§ SECCIÓN DEL DOCUMENTO
+++
“¡Pelearaaaán 10 rounds! En esta esquina, el actual líder
celestial, amo del cosmos y rey del sol… ¡Tonatiuh! (ovación del respetable
público). En esta otra, el padre del agua y de la tierra, el campeón de los relámpagos
y la lluvia… ¡Tláloc! (la concurrencia aplaude con enjundia)”. El universo convertido
en arena de lucha libre. Comienza la función.
Seis de la tarde. Ciudad de México. Avenida Reforma,
Ángel de la Independencia - Glorieta de la Diana. 350 metros que me parecen eternos.
Miro al cielo y éste se desploma.
La lluvia en México siempre avisa. Un sonoro
CATAPLUM desgarra los nubarrones negros y amenazantes que se han ido formando
desde el mediodía. ¿Por qué siempre llueve por la tarde en la ciudad de México
y no por la mañana? No tengo la menor idea. Un segundo CATAPLUM lanza enormes
goterones de H2O y no se cuántos elementos ácidos
más. A dos mil 400 metros sobre el nivel del mar, los chaparrones no pueden ser
finos, ya lo dice su nombre CHA-PA-RRÓN. No son como los aguaceros del trópico
que se pasean por el follaje de las palmeras y el color de las bugambilias. Tampoco
es una llovizna civilizada, como la de Londres, tan puntual y elegante que nos
invita a lucir el Burberry´s a juego con el paraguas de puño de madera. No. Aquí
cae de sopetón, inunda calles y pasos a desnivel; empapa transeúntes y cala
hasta los huesos.
...
+++
§ INSTRUCCIONES DE TAREAS
A – Transcribe el fragmento de la crónica sobre la lluvia en la Ciudad de México, comenzando con "Seis de la tarde." y siguiendo hasta "éste se desploma.".
B – Según la crónica sobre la lluvia en la Ciudad de México, ¿a qué altura sobre el nivel del mar caen esos chaparrones?

§ FRAGMENTOS DE DATOS
+++
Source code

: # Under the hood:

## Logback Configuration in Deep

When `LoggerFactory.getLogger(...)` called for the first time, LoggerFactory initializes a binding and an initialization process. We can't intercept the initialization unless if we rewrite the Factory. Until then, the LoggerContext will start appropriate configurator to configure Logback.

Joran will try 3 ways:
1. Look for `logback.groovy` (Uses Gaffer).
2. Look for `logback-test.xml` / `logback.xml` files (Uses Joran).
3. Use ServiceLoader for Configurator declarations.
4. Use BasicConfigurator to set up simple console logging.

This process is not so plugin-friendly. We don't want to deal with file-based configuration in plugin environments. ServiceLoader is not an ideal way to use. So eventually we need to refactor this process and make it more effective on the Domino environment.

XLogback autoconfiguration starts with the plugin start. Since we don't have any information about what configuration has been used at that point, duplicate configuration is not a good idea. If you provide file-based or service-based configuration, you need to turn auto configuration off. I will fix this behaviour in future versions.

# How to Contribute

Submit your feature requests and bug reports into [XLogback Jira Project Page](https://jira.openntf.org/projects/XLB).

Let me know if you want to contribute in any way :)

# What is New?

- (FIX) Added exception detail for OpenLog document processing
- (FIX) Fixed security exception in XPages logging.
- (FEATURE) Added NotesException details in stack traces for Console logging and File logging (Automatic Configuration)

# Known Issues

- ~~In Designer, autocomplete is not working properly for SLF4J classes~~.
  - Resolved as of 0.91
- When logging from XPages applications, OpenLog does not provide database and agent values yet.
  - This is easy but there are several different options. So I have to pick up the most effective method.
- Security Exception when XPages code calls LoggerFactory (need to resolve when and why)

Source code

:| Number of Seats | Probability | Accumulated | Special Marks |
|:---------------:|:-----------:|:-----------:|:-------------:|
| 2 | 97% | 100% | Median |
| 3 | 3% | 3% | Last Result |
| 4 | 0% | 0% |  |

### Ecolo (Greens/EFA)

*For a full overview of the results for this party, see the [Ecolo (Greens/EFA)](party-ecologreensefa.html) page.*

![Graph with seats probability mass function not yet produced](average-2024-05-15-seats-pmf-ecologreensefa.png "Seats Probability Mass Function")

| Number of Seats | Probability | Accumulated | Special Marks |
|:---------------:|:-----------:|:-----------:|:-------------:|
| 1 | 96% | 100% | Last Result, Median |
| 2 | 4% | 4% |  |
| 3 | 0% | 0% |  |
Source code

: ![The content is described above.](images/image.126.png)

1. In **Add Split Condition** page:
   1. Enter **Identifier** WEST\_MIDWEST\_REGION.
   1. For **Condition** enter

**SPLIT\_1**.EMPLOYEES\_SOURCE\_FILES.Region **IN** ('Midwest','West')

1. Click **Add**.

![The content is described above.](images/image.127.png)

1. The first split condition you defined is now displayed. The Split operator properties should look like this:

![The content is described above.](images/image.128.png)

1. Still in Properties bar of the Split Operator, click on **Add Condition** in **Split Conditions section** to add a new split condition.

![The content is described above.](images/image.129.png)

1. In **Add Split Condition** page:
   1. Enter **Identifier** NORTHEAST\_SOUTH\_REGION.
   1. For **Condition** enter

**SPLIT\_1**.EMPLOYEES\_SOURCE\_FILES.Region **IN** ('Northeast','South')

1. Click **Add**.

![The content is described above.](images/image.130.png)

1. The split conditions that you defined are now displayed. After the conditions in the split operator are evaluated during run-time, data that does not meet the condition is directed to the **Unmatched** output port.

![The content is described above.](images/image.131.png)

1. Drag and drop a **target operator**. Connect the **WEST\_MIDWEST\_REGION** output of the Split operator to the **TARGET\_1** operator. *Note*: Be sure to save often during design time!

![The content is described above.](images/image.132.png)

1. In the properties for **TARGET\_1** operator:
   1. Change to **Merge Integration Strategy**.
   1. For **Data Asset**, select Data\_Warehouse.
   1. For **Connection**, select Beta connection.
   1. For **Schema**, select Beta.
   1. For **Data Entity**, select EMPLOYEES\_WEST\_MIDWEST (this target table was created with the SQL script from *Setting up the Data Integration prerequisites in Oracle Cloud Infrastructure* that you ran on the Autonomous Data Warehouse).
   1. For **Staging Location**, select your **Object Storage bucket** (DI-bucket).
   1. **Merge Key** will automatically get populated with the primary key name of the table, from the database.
+++
§ RESPUESTAS POR PUNTO
A –
Seis de la tarde. Ciudad de México. Avenida Reforma,
Ángel de la Independencia - Glorieta de la Diana. 350 metros que me parecen eternos.
Miro al cielo y éste se desploma.

B – A dos mil 400 metros sobre el nivel del mar.